▶ [What needs to be done]: Below is a set of records, and all of them should be retyped exactly, minus the pictures.

▶ [Given entries]:
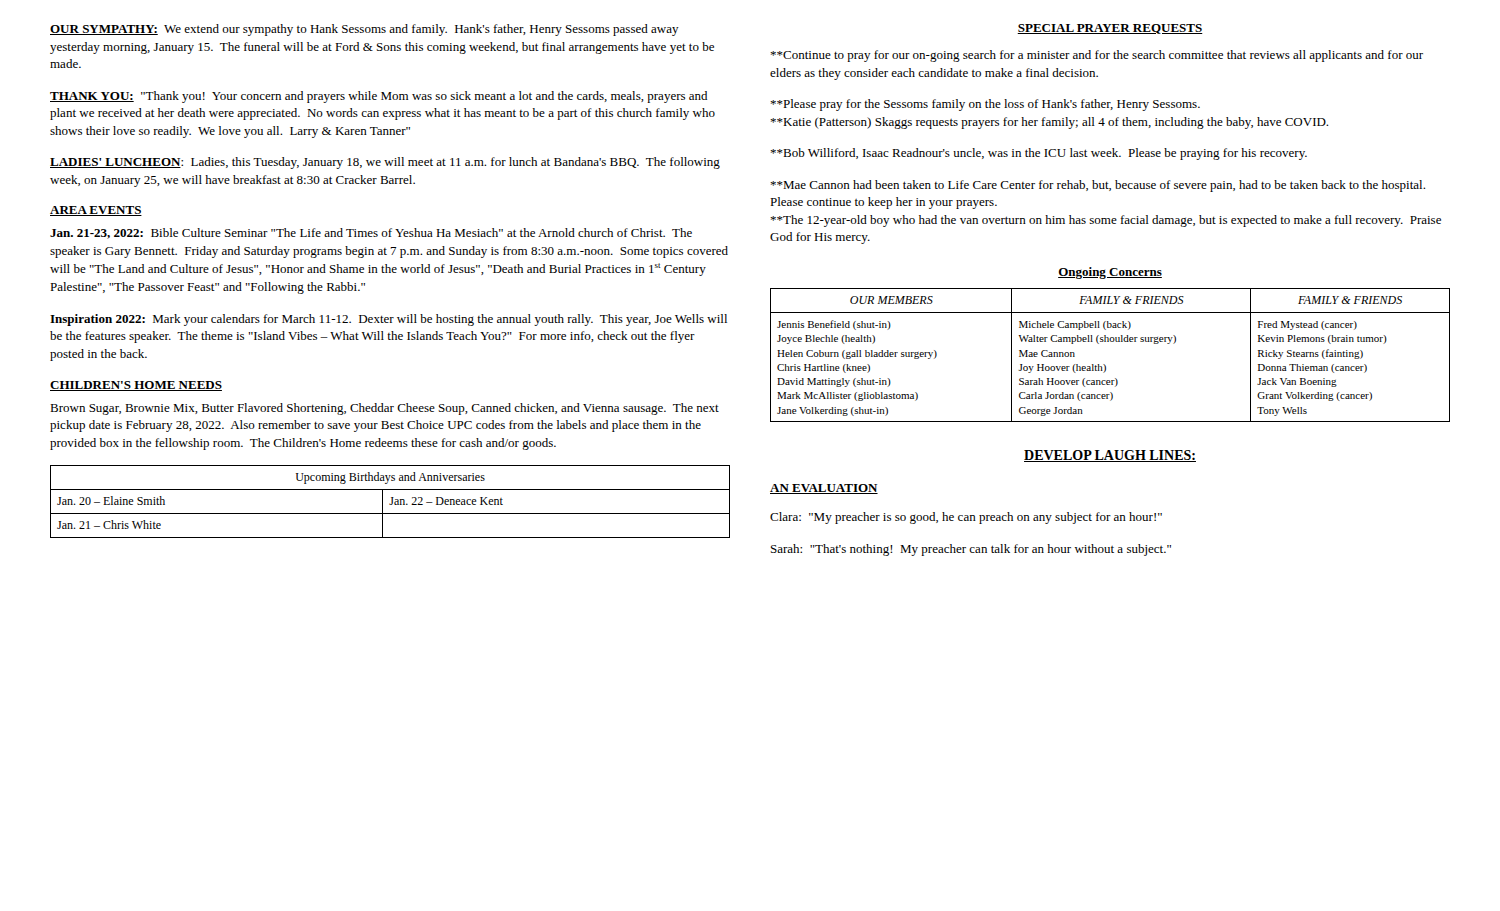OUR SYMPATHY: We extend our sympathy to Hank Sessoms and family. Hank's father, Henry Sessoms passed away yesterday morning, January 15. The funeral will be at Ford & Sons this coming weekend, but final arrangements have yet to be made.
THANK YOU: "Thank you! Your concern and prayers while Mom was so sick meant a lot and the cards, meals, prayers and plant we received at her death were appreciated. No words can express what it has meant to be a part of this church family who shows their love so readily. We love you all. Larry & Karen Tanner"
LADIES' LUNCHEON: Ladies, this Tuesday, January 18, we will meet at 11 a.m. for lunch at Bandana's BBQ. The following week, on January 25, we will have breakfast at 8:30 at Cracker Barrel.
AREA EVENTS
Jan. 21-23, 2022: Bible Culture Seminar "The Life and Times of Yeshua Ha Mesiach" at the Arnold church of Christ. The speaker is Gary Bennett. Friday and Saturday programs begin at 7 p.m. and Sunday is from 8:30 a.m.-noon. Some topics covered will be "The Land and Culture of Jesus", "Honor and Shame in the world of Jesus", "Death and Burial Practices in 1st Century Palestine", "The Passover Feast" and "Following the Rabbi."
Inspiration 2022: Mark your calendars for March 11-12. Dexter will be hosting the annual youth rally. This year, Joe Wells will be the features speaker. The theme is "Island Vibes – What Will the Islands Teach You?" For more info, check out the flyer posted in the back.
CHILDREN'S HOME NEEDS
Brown Sugar, Brownie Mix, Butter Flavored Shortening, Cheddar Cheese Soup, Canned chicken, and Vienna sausage. The next pickup date is February 28, 2022. Also remember to save your Best Choice UPC codes from the labels and place them in the provided box in the fellowship room. The Children's Home redeems these for cash and/or goods.
| Upcoming Birthdays and Anniversaries |
| Jan. 20 – Elaine Smith | Jan. 22 – Deneace Kent |
| Jan. 21 – Chris White | |
SPECIAL PRAYER REQUESTS
**Continue to pray for our on-going search for a minister and for the search committee that reviews all applicants and for our elders as they consider each candidate to make a final decision.
**Please pray for the Sessoms family on the loss of Hank's father, Henry Sessoms.
**Katie (Patterson) Skaggs requests prayers for her family; all 4 of them, including the baby, have COVID.
**Bob Williford, Isaac Readnour's uncle, was in the ICU last week. Please be praying for his recovery.
**Mae Cannon had been taken to Life Care Center for rehab, but, because of severe pain, had to be taken back to the hospital. Please continue to keep her in your prayers.
**The 12-year-old boy who had the van overturn on him has some facial damage, but is expected to make a full recovery. Praise God for His mercy.
Ongoing Concerns
| OUR MEMBERS | FAMILY & FRIENDS | FAMILY & FRIENDS |
| --- | --- | --- |
| Jennis Benefield (shut-in) Joyce Blechle (health) Helen Coburn (gall bladder surgery) Chris Hartline (knee) David Mattingly (shut-in) Mark McAllister (glioblastoma) Jane Volkerding (shut-in) | Michele Campbell (back) Walter Campbell (shoulder surgery) Mae Cannon Joy Hoover (health) Sarah Hoover (cancer) Carla Jordan (cancer) George Jordan | Fred Mystead (cancer) Kevin Plemons (brain tumor) Ricky Stearns (fainting) Donna Thieman (cancer) Jack Van Boening Grant Volkerding (cancer) Tony Wells |
DEVELOP LAUGH LINES:
AN EVALUATION
Clara: "My preacher is so good, he can preach on any subject for an hour!"
Sarah: "That's nothing! My preacher can talk for an hour without a subject."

▶ [Task response]:
OUR SYMPATHY: We extend our sympathy to Hank Sessoms and family. Hank's father, Henry Sessoms passed away yesterday morning, January 15. The funeral will be at Ford & Sons this coming weekend, but final arrangements have yet to be made.
THANK YOU: "Thank you! Your concern and prayers while Mom was so sick meant a lot and the cards, meals, prayers and plant we received at her death were appreciated. No words can express what it has meant to be a part of this church family who shows their love so readily. We love you all. Larry & Karen Tanner"
LADIES' LUNCHEON: Ladies, this Tuesday, January 18, we will meet at 11 a.m. for lunch at Bandana's BBQ. The following week, on January 25, we will have breakfast at 8:30 at Cracker Barrel.
AREA EVENTS
Jan. 21-23, 2022: Bible Culture Seminar "The Life and Times of Yeshua Ha Mesiach" at the Arnold church of Christ. The speaker is Gary Bennett. Friday and Saturday programs begin at 7 p.m. and Sunday is from 8:30 a.m.-noon. Some topics covered will be "The Land and Culture of Jesus", "Honor and Shame in the world of Jesus", "Death and Burial Practices in 1st Century Palestine", "The Passover Feast" and "Following the Rabbi."
Inspiration 2022: Mark your calendars for March 11-12. Dexter will be hosting the annual youth rally. This year, Joe Wells will be the features speaker. The theme is "Island Vibes – What Will the Islands Teach You?" For more info, check out the flyer posted in the back.
CHILDREN'S HOME NEEDS
Brown Sugar, Brownie Mix, Butter Flavored Shortening, Cheddar Cheese Soup, Canned chicken, and Vienna sausage. The next pickup date is February 28, 2022. Also remember to save your Best Choice UPC codes from the labels and place them in the provided box in the fellowship room. The Children's Home redeems these for cash and/or goods.
| Upcoming Birthdays and Anniversaries |
| Jan. 20 – Elaine Smith | Jan. 22 – Deneace Kent |
| Jan. 21 – Chris White | |
SPECIAL PRAYER REQUESTS
**Continue to pray for our on-going search for a minister and for the search committee that reviews all applicants and for our elders as they consider each candidate to make a final decision.
**Please pray for the Sessoms family on the loss of Hank's father, Henry Sessoms.
**Katie (Patterson) Skaggs requests prayers for her family; all 4 of them, including the baby, have COVID.
**Bob Williford, Isaac Readnour's uncle, was in the ICU last week. Please be praying for his recovery.
**Mae Cannon had been taken to Life Care Center for rehab, but, because of severe pain, had to be taken back to the hospital. Please continue to keep her in your prayers.
**The 12-year-old boy who had the van overturn on him has some facial damage, but is expected to make a full recovery. Praise God for His mercy.
Ongoing Concerns
| OUR MEMBERS | FAMILY & FRIENDS | FAMILY & FRIENDS |
| --- | --- | --- |
| Jennis Benefield (shut-in) Joyce Blechle (health) Helen Coburn (gall bladder surgery) Chris Hartline (knee) David Mattingly (shut-in) Mark McAllister (glioblastoma) Jane Volkerding (shut-in) | Michele Campbell (back) Walter Campbell (shoulder surgery) Mae Cannon Joy Hoover (health) Sarah Hoover (cancer) Carla Jordan (cancer) George Jordan | Fred Mystead (cancer) Kevin Plemons (brain tumor) Ricky Stearns (fainting) Donna Thieman (cancer) Jack Van Boening Grant Volkerding (cancer) Tony Wells |
DEVELOP LAUGH LINES:
AN EVALUATION
Clara: "My preacher is so good, he can preach on any subject for an hour!"
Sarah: "That's nothing! My preacher can talk for an hour without a subject."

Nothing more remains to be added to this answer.